SD&I magazine assembled these best practices, resources and tips to use in specifying cable, so take a look at these pages for information to get the job done-the right way the first time out and with an eye to the future.
In the Interim
UTP cable today can be used for analog CCTV with the use of baluns (a type of electrical transformer). With many access control systems the controllers have an embedded processor and are linked via UTP cable. IP video today is using the UTP cable and fiber, with the latter starting to be a key player in installations. Source: Thomas E. Martin RCDD and BICSI certified trainer, TK Training Solutions LLC, Omaha, Neb.

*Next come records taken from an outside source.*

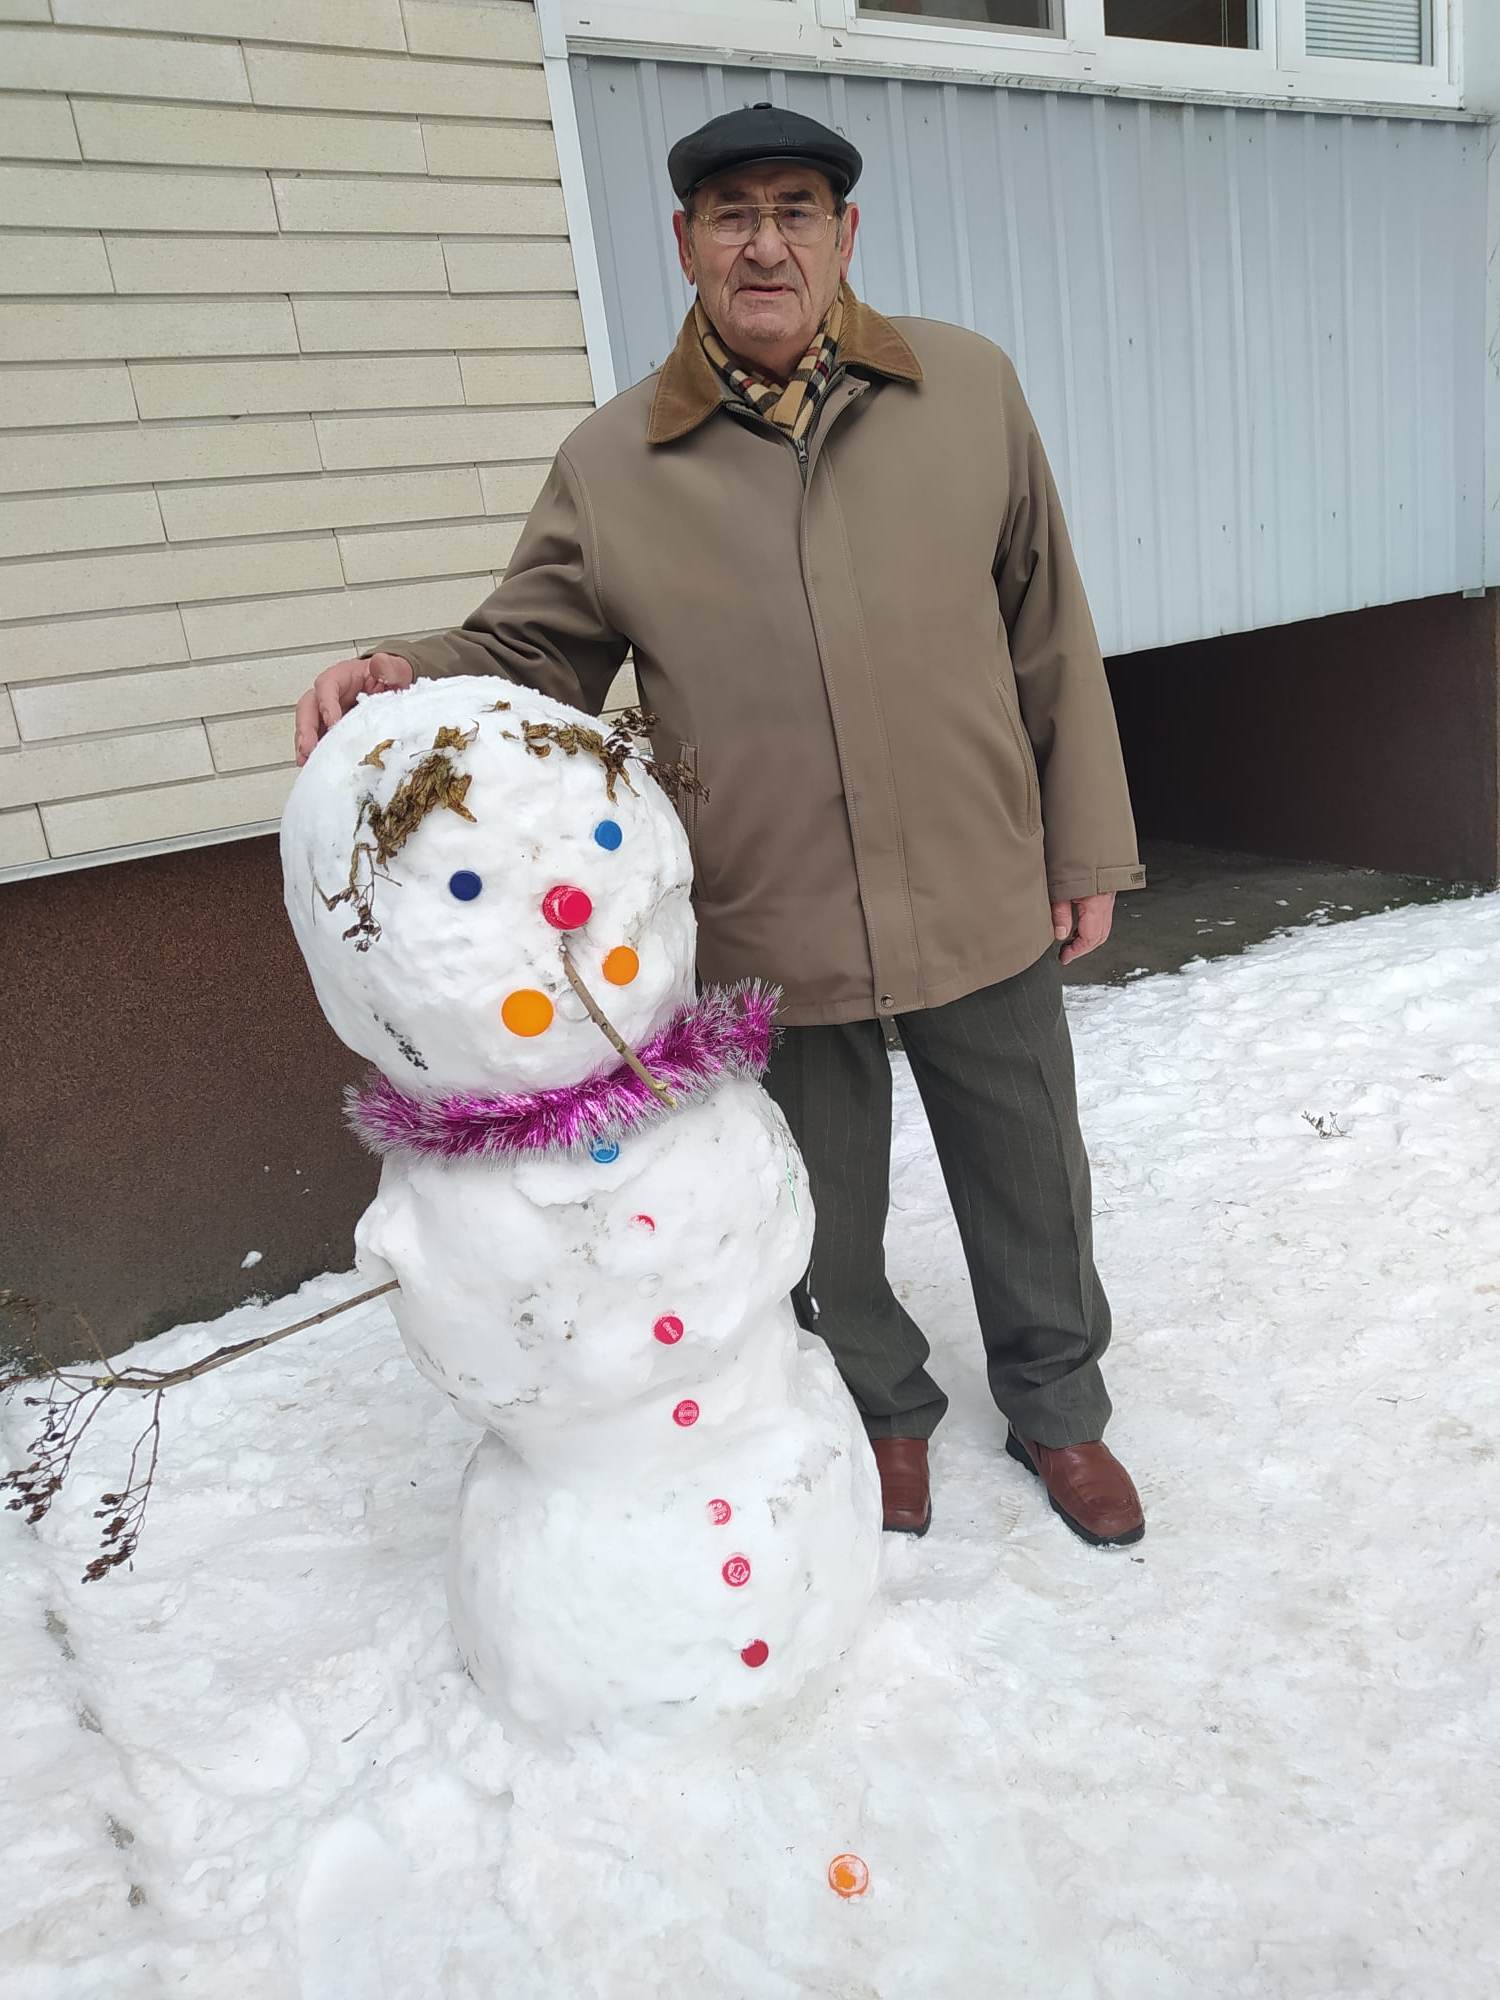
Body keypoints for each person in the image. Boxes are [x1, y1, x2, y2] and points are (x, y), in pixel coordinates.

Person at [295, 102, 1148, 1548]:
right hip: (772, 902)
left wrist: (1085, 847)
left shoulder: (969, 393)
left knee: (1030, 1170)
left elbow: (1049, 634)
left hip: (975, 872)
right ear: (685, 244)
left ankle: (1061, 1410)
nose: (767, 242)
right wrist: (404, 670)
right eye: (733, 214)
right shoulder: (616, 461)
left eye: (798, 209)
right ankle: (881, 1409)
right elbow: (535, 652)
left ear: (844, 235)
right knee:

Beware the 100 Meter Rule: Zone Cabling Offsets Distance Limitations
First, reference this PDF chart/document on zone cabling strategies. Using an IP-based infrastructure provides better administration and flexibility to support both IP-enabled video and building automation system (BAS) applications. In this example, a zone wiring architecture allows for extended distance support by effectively extending the reach of IP-based cameras and BAS devices for those instances where these devices are located beyond the 100 meter limit of twisted-pair Ethernet. One of the negative perceptions of IP camera technology is that it is limited to the 100 meter rule of Ethernet because nearly all IP cameras today use copper interfaces. Using zone wiring, distances up to 650 meters (2,132 feet) can be realized using a combination of OM3 multimode fiber and Category 6 copper cabling. Source: Chart courtesy of Anixter, www.anixter.com.
Tip: Consider the Bend Radius
All cables have a minimum bend radius that must be maintained both during the pulling process and after the cable is installed so as not to damage the cable. -- Information Transport Systems Installation Methods Manual, 5th edition, 2007 BICSI.
Tip: Watch That Pull
Cable is susceptible to damage during pulling. Exceeding the maximum pulling tension of the cable may adversely affect the transmission characteristics of the cable. The minimum bend radius of 4-pair, 24AWG cable should be four times the cable diameter. Physical damage to the cable jacket of insulated conductors must be avoided. Stretching, kinking, excessive spiraling and other forms of cable damage will adversely affect the cable transmission performance. -- Information Transport Systems Installation Methods Manual, 5th edition, 2007 BICSI.
Tip: Pulling Cabling in Open Ceilings
The procedure for cable installation in open ceilings is different from that in conduit. Cables shall be supported according to local code requirements and manufacturer provided instructions. Source: American National Standard NECA/BICSI 568-2006 Standard for Installing Commercial Building Telecommunications Cabling published by NECA and jointly developed with BICSI.
Tip: Pulling Horizontal Cabling
Horizontal cable is installed between the telecommunications room and work area outlets. Cable shall not be bent or kinked. Should the cable become damaged, do not attempt to repair, instead replace the entire cable. Source: American National Standard NECA/BICSI 568-2006 Standard for Installing Commercial Building Telecommunications Cabling published by NECA and jointly developed with BICSI.
Title: 3 More Tips to Get It Right
- Plan for the future
- Use a higher gauge cable to handle PoE (i.e. a 24-gauge is Category 5e; 23 is Cat 6. The smaller the gauge number, the larger the cable).